Ayyam Gallery Dubai (DIFC) is pleased to announce Distorted Reality, a solo exhibition by multidisciplinary artist Faisal Samra.
Distorted Reality will present works from the artist’s photographic series of the same title. The photographs on display are documentation of a series of performances by the artist, whose identity is concealed by intricate costumes and head coverings, as well as other objects. In these works, Samra is shown struggling to break free; capturing his movement, the camera provides a visual documentation of the sequences of his actions, which are improvised and executed against a predetermined backdrop. The resulting digital prints are reminiscent of early twentieth-century experiments with moving images, in which each frame shows sequential movement, yet within the context of today’s mass media dominated visual culture, the series articulates a rebellion against the burden of representation.
The violence of Samra’s gestures is blurred when digitally captured, resembling a state of transfiguration. This series describes the insidious nature of technology and the burden of representation that has emerged with the proliferation of visual media. As we are bombarded by images, the artist argues, our identities absorb the assault.
Active since 1975, Samra is one of the region’s most experimental artists. Often employing several media in a single artwork, his successive projects have focused on what he describes as ‘finding solutions to a visual problematic,’ what might also be understood as an ongoing breakaway from aesthetic conventions. Samra’s early works, for example, demonstrate his initial interest in surpassing the boundaries of figuration with drawings of subjects that stir despite their stationary positions such as in Quran Reader (1978), which depicts a male protagonist whose body appears to dissolve.

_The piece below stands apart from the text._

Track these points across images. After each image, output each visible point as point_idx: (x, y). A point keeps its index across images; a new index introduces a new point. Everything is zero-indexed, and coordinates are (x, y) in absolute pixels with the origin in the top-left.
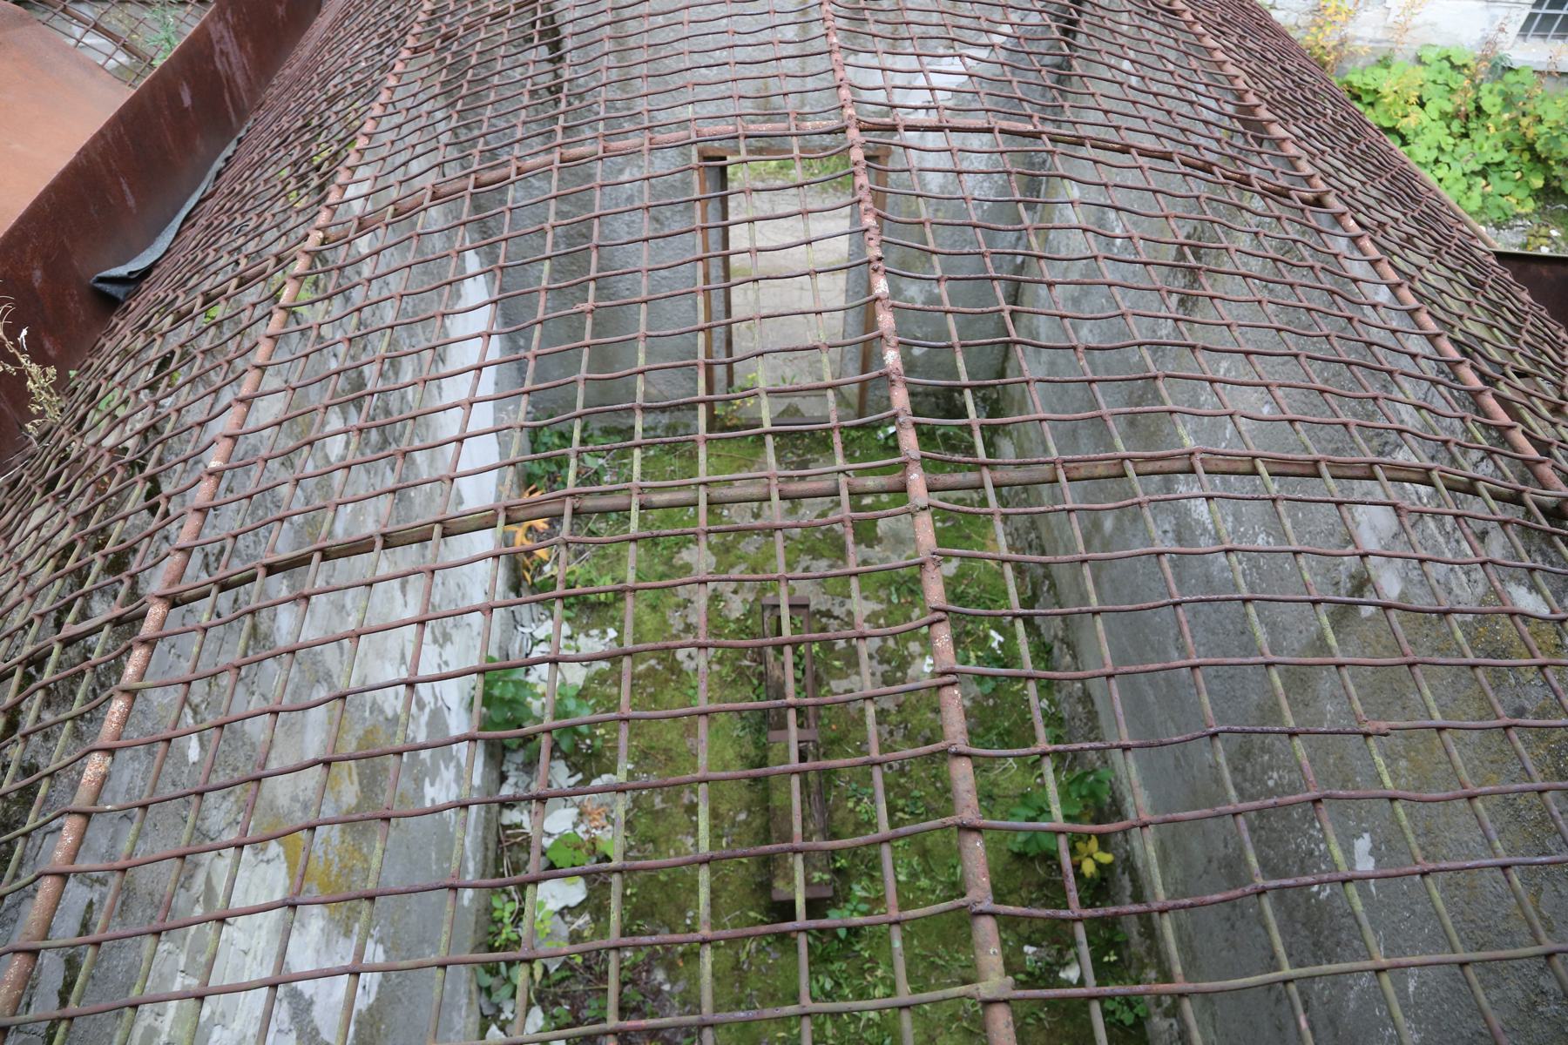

Long considered one of the Arab Gulf’s foremost artists and a pioneer of conceptual art in the Middle East, Bahraini-born, Saudi national Faisal Samra incorporates digital photography, painting, sculpture, video, and performance in a creative repertoire that explores existentialist themes with the figure at its centre. Since the mid 1970s, Samra has tested the conventional functions of media through meticulously structured works with experimentation and research as the guiding principles of his artistic practice. As his oeuvre has progressed and defied traditional modes of representation, he has rebelled against his own understanding of art, transitioning into new works that maintain three essential concepts: spontaneity, dynamism, and secrecy.
Faisal Samra graduated from the École Nationale Supérieure des Beaux-Arts in Paris, and has contributed to numerous noteworthy group shows such as Word Into Art (London and Dubai), Languages of the Desert: Contemporary Arab Art from the Gulf States (Abu Dhabi, Paris, and Bonn), and Traversée, (Paris, Cairo, Rabat). His works are housed in the collections of The British Museum (London), the National Museum (Mexico City), the Modern Art Museum (Cairo), and Mathaf: Arab Museum of Modern Art (Doha), among others. He has participated in biennials in Singapore (2008) and Cairo (2008), and is a jury member for the Alexandria Biennale, Egypt. The artist’s selected solo exhibitions include Bin Matar House, Bahrain (2015); Ayyam Gallery, Dubai and London (2014) and Jeddah (2013); HD Galerie, Casablanca (2012); Traffic Gallery, Dubai (2011); Albareh Gallery, Bahrain (2010); Galerie Nathalie Obadia, Paris (2009); XVA Gallery, Dubai (2007). Recently, Samra has participated in collective exhibitions at Sheikh Ebrahim bin Mohamed Al Khalifa Center, Bahrain (2016), Photo London (2016); Low Gallery, San Diego (2016); OFF Biennale Cairo, (2015); Abu Dhabi Festival, UAE (2015); Busan Museum, South Korea; FotoFest, Houston (2014), Edge of Arabia, London (2012); Mori Art Museum, Tokyo (2012); Maraya Art Center, Sharjah (2010).